Sunday, August 26, 2012

Oatmeal Peanut Cookies



1 cup butter (2 sticks)
1 1/2 cups white sugar
1 1/3 cups brown sugar, packed
2 eggs
1 tsp. vanilla
2 cups plain flour
1 tsp. soda
3 1/2 cups oats, old fashion
1 1/2 cups dry roasted, salted peanuts
1 cup butterscotch chips

Preheat oven to 375 degrees.  In a large bowl cream butter.  Slowly beat in sugars.  Add eggs and vanilla.  In a 2nd bowl combine flour, oats and soda.  Stir in dry mixture about 1 cup at a time until all has been added.  Stir in peanuts and chips.  Spoon onto cookie sheet lined with parchment paper.  Bake 12 minutes.  Makes about 6 dozen.

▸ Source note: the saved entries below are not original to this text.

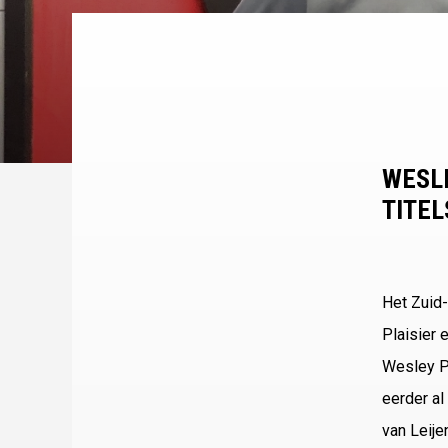
WESLE
TITEL
Het Zuid
Plaisier 
Wesley Pl
eerder al
van Leije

Comments:  While thumbing through an old cookbook created by the 'lunchroom ladies' from the Charlotte Mecklenburg School I ran across what was called Boyfriend Cookies.  The ingredients looked good to me but I did make a few changes.  The original recipe called for quick cooking oats, I used old fashion.  They used salted peanuts that were chopped, I kept them whole and their recipe called for chocolate bits, chopped and I used butterscotch chips.  These turned out to be some of the best cookies I've ever made.  If you closed your eyes and took a bite you would swear that you're eating coconut.  I think the combination of the texture from the oats and the taste from the butterscotch is what gives this illusion.  These are delicious!  And if 6 dozen are too many for you, simply cut the recipe in half.